Baru-baru ini, bisnis kuliner Gibran Rakabuming bernama Mangkok Ku menerima suntikan dana tahap awal (seed funding) sebesar 2 juta dolar AS atau setara Rp28,3 miliar dari salah satu firma modal ventura bernama Alpha JWC Ventures. Gibran berkata dana segar ini, di antara hal lain, akan dipakai untuk membuka gerai-gerai baru.

Dari langkah bisnis ini, Alpha JWC berhak atas sebagian saham perusahaan. Mangkok Ku adalah restoran rice bowl di bawah bendera PT Pemuda Cari Cuan, dengan Gibran dan Kaesang sebagai komisaris.

Alpha JWC Ventures juga menginjeksi 5 juta dolar AS (setara Rp70,5 miliar) kepada bisnis Gibran bernama Goola pada 2019. Pada bisnis gerai minuman tradisional ini, Gibran bekerja sama dengan Kevin Susanto, mantan penyanyi rohani cilik, masing-masing menyetorkan saham senilai Rp200 juta dan Rp300 juta di bawah bendera PT Kuliner Global Sejati.

Di perusahaan ini juga ada pengusaha muda solo bernama Arif Setyo Budi (saham senilai Rp200 juta); dan Benz Budiman (saham senilai Rp300 juta), CEO startup advertising tech bernama Pomona.
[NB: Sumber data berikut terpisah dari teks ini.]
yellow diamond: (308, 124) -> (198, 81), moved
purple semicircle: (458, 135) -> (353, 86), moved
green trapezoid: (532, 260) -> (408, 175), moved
Siapakah pemilik Alpha JWC? Publik Indonesia belum familiar dengan ketiga pendiri ventura ini. Bloomberg menyebut Jefrey Joe sebagai lulusan dari tiga kampus top dunia: University of California, Monash University dan London Bussines School.

Selain itu ada Will Ongkowidjaja, yang merupakan keluarga Konglomerat Ongkowidjaja. Will menyabet master dari Harvard University, dan menjadi kolumnis tetap Forbes. Sedangkan Chandra Tjan adalah anak muda lulusan The University of Sydney dalam bidang finance, economics dan manajemen. management.

Sekarang tengah menjalani Owner-President Management (OPM) Program di Harvard Business School, program tiga tahun khusus untuk pemilik bisnis. Bloomberg menaksir total kekayaan Alpha JWC mencapai 433 juta dolar.